Peniel Jean – the lone Florida senior on the roster – finished with a team-high nine tackles, a tackle for loss, made a beautiful shoestring tackle on tailback Corey Grant to limit him to a 1-yard gain and hit hard all game. Kudos to him for resurrecting his career after it was going nowhere at cornerback.
McEvoy replaced Figaro after the coverage bust at safety for the most of the game and tackled well, finishing with five stops and preventing some big gains. With Jean graduating, McEvoy should be the person to slide into that spot.
Rafael Gaglianone has certainly fortified a weakness for Wisconsin’s special teams. After the Badgers ranked near the bottom of the league in field goal percentage the last two years, Gaglianone nailed two clutch kicks – a 29-yard try at the end of regulation and a 25-yard boot in overtime – and finished with the second highest field goal percentage (.864, 19-for-22) for a season in UW history.

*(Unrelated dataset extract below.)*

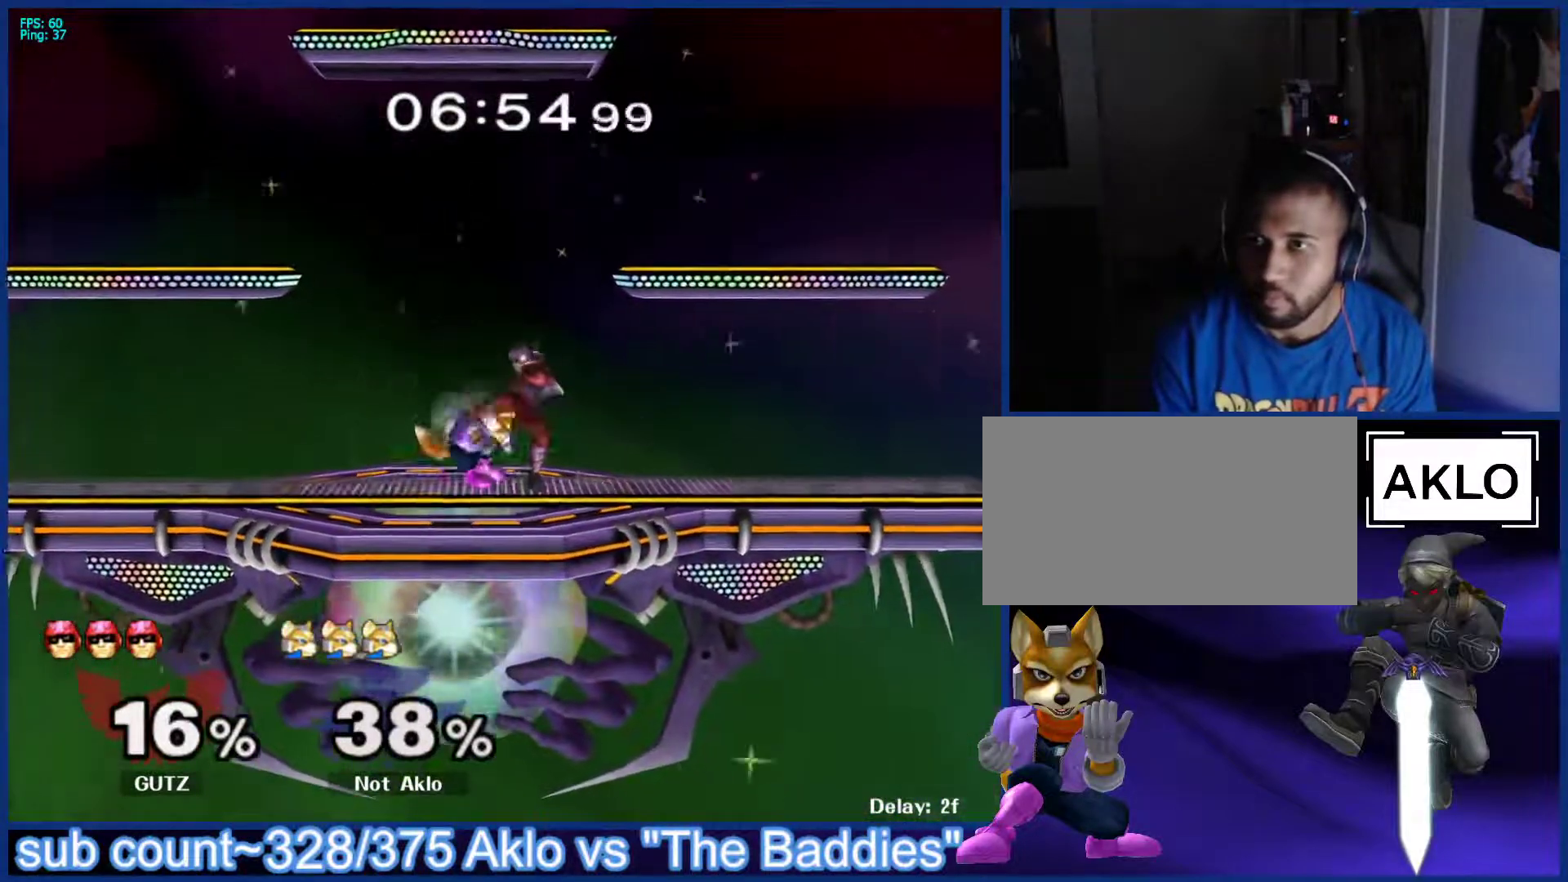
{"buttons": [], "left_stick": "left", "right_stick": "center", "events": [[100, "left_stick", "up-left"], [117, "A", "down"], [183, "left_stick", "down-right"], [217, "A", "up"], [267, "left_stick", "left"]]}
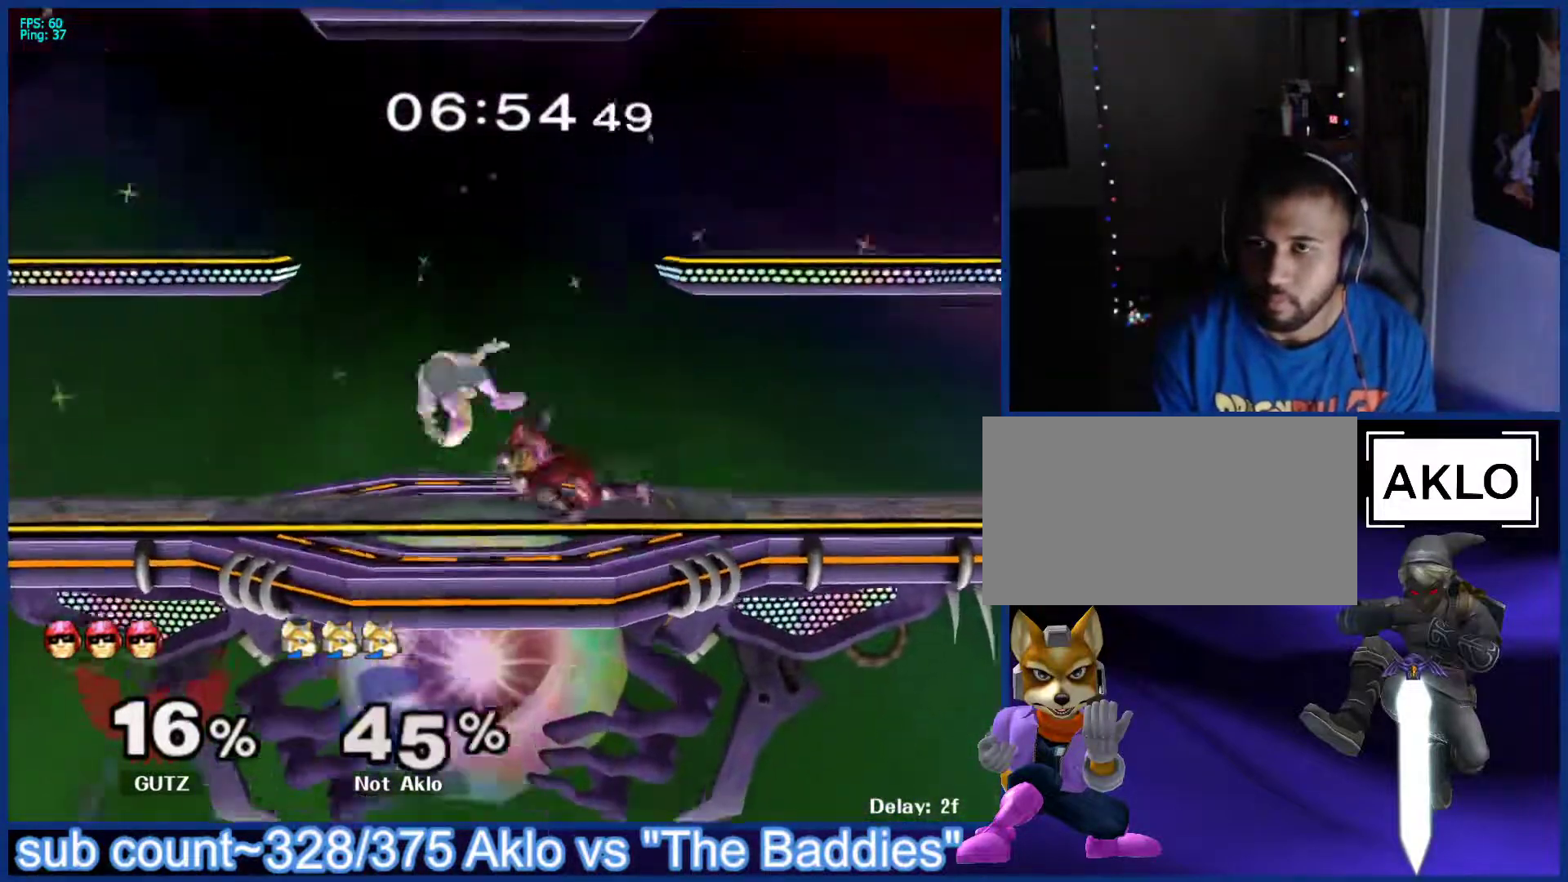
{"buttons": [], "left_stick": "left", "right_stick": "center", "events": [[100, "left_stick", "center"], [217, "R1", "down"], [250, "left_stick", "left"], [417, "R1", "up"]]}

“Our protection has been perfect,” said Gaglianone, who ended the year making 14 in row. “Perfect holds, perfect snaps all the time. It just makes it so easy for me. Walking into this program, it was a good opportunity all along.”
Drew Meyer’s junior season was disconcerting, as his punting average has decreased since he was an honorable mention selection his redshirt freshman season. In the Outback Bowl, Meyer’s three punts averaged 26.3 yards with a long of 32 with only one inside the 20. His first punt went only 24 yards, giving Auburn excellent field position at its own 42 that turned into seven points.
Doe ends an adventurous career as a return with one kickoff for 24 yards and one punt return for zero yards.
Seeing three of his six kickoff go for touchbacks, Andrew Endicott finished the season with 28 touchbacks, 19 more than he had a season ago. He also averaged over three yards more per kick, giving UW a tremendous advantage on special teams.
Calling his final game as Wisconsin’s offensive coordinator, Andy Ludwig put together a solid game plan. Wanting to throw the ball early to loosen up Auburn’s front before pounding the ball on the ground, the Badgers efficiently and effectively ran the ball down the Tigers’ throats in the second half.
As usual Aranda had his unit well prepared and didn’t have one play thrown at them that the Badgers didn’t see in bowl practices.
Alvarez promised to be more assertive this year compared to the 2012 Rose Bowl and he was, choosing to forego a 50-yard game-tying field goal and run a pass play on fourth-and-5. The result was a big first down and allowed UW to a) run more time off the clock and b) kick a more manageable field goal.
“It’s his call,” said Gaglianone, “and I’m glad he did it.”
In fact he went for it three times on fourth down and the Badgers converted on all of them. Cojones.